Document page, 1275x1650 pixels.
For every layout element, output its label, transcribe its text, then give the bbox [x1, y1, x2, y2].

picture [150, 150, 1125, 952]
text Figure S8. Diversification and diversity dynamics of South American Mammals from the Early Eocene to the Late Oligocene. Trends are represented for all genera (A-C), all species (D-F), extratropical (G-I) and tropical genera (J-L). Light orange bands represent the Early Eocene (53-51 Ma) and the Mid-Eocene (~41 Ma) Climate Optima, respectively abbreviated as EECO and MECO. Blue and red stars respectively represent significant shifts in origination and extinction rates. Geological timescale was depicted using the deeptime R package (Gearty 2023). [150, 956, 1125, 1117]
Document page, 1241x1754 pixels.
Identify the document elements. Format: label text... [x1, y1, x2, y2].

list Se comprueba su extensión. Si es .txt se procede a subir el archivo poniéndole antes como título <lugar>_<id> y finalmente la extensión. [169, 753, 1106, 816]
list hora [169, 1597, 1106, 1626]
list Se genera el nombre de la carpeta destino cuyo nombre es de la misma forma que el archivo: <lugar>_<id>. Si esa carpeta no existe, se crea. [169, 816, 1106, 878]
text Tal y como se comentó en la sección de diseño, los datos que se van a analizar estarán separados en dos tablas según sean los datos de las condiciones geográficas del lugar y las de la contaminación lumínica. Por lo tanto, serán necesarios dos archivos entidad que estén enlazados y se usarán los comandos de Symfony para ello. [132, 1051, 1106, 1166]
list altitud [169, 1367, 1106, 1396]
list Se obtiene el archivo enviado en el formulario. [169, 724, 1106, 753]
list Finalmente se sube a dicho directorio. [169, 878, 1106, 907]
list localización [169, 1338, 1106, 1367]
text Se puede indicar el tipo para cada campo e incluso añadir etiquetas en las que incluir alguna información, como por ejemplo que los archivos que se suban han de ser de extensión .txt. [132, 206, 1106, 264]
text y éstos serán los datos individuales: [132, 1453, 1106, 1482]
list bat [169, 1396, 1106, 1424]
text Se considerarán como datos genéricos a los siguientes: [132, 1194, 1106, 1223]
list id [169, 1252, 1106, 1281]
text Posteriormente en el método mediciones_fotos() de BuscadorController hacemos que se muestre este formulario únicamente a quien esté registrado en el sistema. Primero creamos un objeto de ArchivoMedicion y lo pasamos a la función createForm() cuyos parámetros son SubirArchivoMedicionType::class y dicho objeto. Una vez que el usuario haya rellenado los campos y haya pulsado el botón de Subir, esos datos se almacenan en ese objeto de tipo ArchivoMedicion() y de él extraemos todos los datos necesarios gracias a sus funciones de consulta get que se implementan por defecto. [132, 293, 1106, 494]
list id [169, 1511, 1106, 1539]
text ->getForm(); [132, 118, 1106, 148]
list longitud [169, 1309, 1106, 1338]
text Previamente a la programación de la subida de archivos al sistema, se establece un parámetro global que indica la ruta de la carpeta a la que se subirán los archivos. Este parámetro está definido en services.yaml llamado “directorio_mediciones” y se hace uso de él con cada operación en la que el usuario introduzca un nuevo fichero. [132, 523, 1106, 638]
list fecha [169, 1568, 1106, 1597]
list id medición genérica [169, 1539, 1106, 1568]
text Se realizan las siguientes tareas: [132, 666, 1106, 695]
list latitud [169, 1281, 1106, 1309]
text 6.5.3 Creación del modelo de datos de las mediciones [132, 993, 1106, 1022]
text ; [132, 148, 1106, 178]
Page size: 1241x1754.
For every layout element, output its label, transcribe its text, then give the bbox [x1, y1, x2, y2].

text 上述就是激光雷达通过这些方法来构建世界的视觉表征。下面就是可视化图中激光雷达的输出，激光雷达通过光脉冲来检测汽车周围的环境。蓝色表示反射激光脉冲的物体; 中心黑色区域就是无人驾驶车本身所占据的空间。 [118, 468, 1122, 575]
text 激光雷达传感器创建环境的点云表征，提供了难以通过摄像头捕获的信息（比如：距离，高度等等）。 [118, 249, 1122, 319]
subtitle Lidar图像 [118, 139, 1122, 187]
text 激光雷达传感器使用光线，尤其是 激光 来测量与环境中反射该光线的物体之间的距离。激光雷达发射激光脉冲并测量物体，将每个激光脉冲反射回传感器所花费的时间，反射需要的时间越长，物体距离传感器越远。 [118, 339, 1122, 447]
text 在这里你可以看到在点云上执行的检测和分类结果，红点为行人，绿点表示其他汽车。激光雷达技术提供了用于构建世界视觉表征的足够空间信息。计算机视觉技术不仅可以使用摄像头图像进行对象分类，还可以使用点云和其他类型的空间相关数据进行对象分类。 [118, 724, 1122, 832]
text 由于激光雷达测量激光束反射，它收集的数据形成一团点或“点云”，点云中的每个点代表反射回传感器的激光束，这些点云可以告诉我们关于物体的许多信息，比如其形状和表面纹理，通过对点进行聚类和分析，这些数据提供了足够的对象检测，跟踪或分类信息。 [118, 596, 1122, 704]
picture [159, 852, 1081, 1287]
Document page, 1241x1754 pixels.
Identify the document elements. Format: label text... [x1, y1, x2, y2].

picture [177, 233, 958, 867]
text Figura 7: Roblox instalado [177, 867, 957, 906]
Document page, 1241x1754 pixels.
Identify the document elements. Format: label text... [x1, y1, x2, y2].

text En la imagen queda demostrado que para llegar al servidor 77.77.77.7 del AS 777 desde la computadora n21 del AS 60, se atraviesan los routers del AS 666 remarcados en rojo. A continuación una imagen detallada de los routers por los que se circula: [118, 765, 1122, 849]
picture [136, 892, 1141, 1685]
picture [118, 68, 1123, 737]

## WHAT IS EXPECTED
Give every line of the records above as a JSON list of strings, one string per line, leaving out blank lines.

## COMPLETE RESPONSE
[
  "Document page, 1275x1650 pixels.",
  "For every layout element, output its label, transcribe its text, then give the bbox [x1, y1, x2, y2].",
  "picture [150, 150, 1125, 952]",
  "text Figure S8. Diversification and diversity dynamics of South American Mammals from the Early Eocene to the Late Oligocene. Trends are represented for all genera (A-C), all species (D-F), extratropical (G-I) and tropical genera (J-L). Light orange bands represent the Early Eocene (53-51 Ma) and the Mid-Eocene (~41 Ma) Climate Optima, respectively abbreviated as EECO and MECO. Blue and red stars respectively represent significant shifts in origination and extinction rates. Geological timescale was depicted using the deeptime R package (Gearty 2023). [150, 956, 1125, 1117]",
  "Document page, 1241x1754 pixels.",
  "Identify the document elements. Format: label text... [x1, y1, x2, y2].",
  "list Se comprueba su extensión. Si es .txt se procede a subir el archivo poniéndole antes como título <lugar>_<id> y finalmente la extensión. [169, 753, 1106, 816]",
  "list hora [169, 1597, 1106, 1626]",
  "list Se genera el nombre de la carpeta destino cuyo nombre es de la misma forma que el archivo: <lugar>_<id>. Si esa carpeta no existe, se crea. [169, 816, 1106, 878]",
  "text Tal y como se comentó en la sección de diseño, los datos que se van a analizar estarán separados en dos tablas según sean los datos de las condiciones geográficas del lugar y las de la contaminación lumínica. Por lo tanto, serán necesarios dos archivos entidad que estén enlazados y se usarán los comandos de Symfony para ello. [132, 1051, 1106, 1166]",
  "list altitud [169, 1367, 1106, 1396]",
  "list Se obtiene el archivo enviado en el formulario. [169, 724, 1106, 753]",
  "list Finalmente se sube a dicho directorio. [169, 878, 1106, 907]",
  "list localización [169, 1338, 1106, 1367]",
  "text Se puede indicar el tipo para cada campo e incluso añadir etiquetas en las que incluir alguna información, como por ejemplo que los archivos que se suban han de ser de extensión .txt. [132, 206, 1106, 264]",
  "text y éstos serán los datos individuales: [132, 1453, 1106, 1482]",
  "list bat [169, 1396, 1106, 1424]",
  "text Se considerarán como datos genéricos a los siguientes: [132, 1194, 1106, 1223]",
  "list id [169, 1252, 1106, 1281]",
  "text Posteriormente en el método mediciones_fotos() de BuscadorController hacemos que se muestre este formulario únicamente a quien esté registrado en el sistema. Primero creamos un objeto de ArchivoMedicion y lo pasamos a la función createForm() cuyos parámetros son SubirArchivoMedicionType::class y dicho objeto. Una vez que el usuario haya rellenado los campos y haya pulsado el botón de Subir, esos datos se almacenan en ese objeto de tipo ArchivoMedicion() y de él extraemos todos los datos necesarios gracias a sus funciones de consulta get que se implementan por defecto. [132, 293, 1106, 494]",
  "list id [169, 1511, 1106, 1539]",
  "text ->getForm(); [132, 118, 1106, 148]",
  "list longitud [169, 1309, 1106, 1338]",
  "text Previamente a la programación de la subida de archivos al sistema, se establece un parámetro global que indica la ruta de la carpeta a la que se subirán los archivos. Este parámetro está definido en services.yaml llamado “directorio_mediciones” y se hace uso de él con cada operación en la que el usuario introduzca un nuevo fichero. [132, 523, 1106, 638]",
  "list fecha [169, 1568, 1106, 1597]",
  "list id medición genérica [169, 1539, 1106, 1568]",
  "text Se realizan las siguientes tareas: [132, 666, 1106, 695]",
  "list latitud [169, 1281, 1106, 1309]",
  "text 6.5.3 Creación del modelo de datos de las mediciones [132, 993, 1106, 1022]",
  "text ; [132, 148, 1106, 178]",
  "Page size: 1241x1754.",
  "For every layout element, output its label, transcribe its text, then give the bbox [x1, y1, x2, y2].",
  "text 上述就是激光雷达通过这些方法来构建世界的视觉表征。下面就是可视化图中激光雷达的输出，激光雷达通过光脉冲来检测汽车周围的环境。蓝色表示反射激光脉冲的物体; 中心黑色区域就是无人驾驶车本身所占据的空间。 [118, 468, 1122, 575]",
  "text 激光雷达传感器创建环境的点云表征，提供了难以通过摄像头捕获的信息（比如：距离，高度等等）。 [118, 249, 1122, 319]",
  "subtitle Lidar图像 [118, 139, 1122, 187]",
  "text 激光雷达传感器使用光线，尤其是 激光 来测量与环境中反射该光线的物体之间的距离。激光雷达发射激光脉冲并测量物体，将每个激光脉冲反射回传感器所花费的时间，反射需要的时间越长，物体距离传感器越远。 [118, 339, 1122, 447]",
  "text 在这里你可以看到在点云上执行的检测和分类结果，红点为行人，绿点表示其他汽车。激光雷达技术提供了用于构建世界视觉表征的足够空间信息。计算机视觉技术不仅可以使用摄像头图像进行对象分类，还可以使用点云和其他类型的空间相关数据进行对象分类。 [118, 724, 1122, 832]",
  "text 由于激光雷达测量激光束反射，它收集的数据形成一团点或“点云”，点云中的每个点代表反射回传感器的激光束，这些点云可以告诉我们关于物体的许多信息，比如其形状和表面纹理，通过对点进行聚类和分析，这些数据提供了足够的对象检测，跟踪或分类信息。 [118, 596, 1122, 704]",
  "picture [159, 852, 1081, 1287]",
  "Document page, 1241x1754 pixels.",
  "Identify the document elements. Format: label text... [x1, y1, x2, y2].",
  "picture [177, 233, 958, 867]",
  "text Figura 7: Roblox instalado [177, 867, 957, 906]",
  "Document page, 1241x1754 pixels.",
  "Identify the document elements. Format: label text... [x1, y1, x2, y2].",
  "text En la imagen queda demostrado que para llegar al servidor 77.77.77.7 del AS 777 desde la computadora n21 del AS 60, se atraviesan los routers del AS 666 remarcados en rojo. A continuación una imagen detallada de los routers por los que se circula: [118, 765, 1122, 849]",
  "picture [136, 892, 1141, 1685]",
  "picture [118, 68, 1123, 737]"
]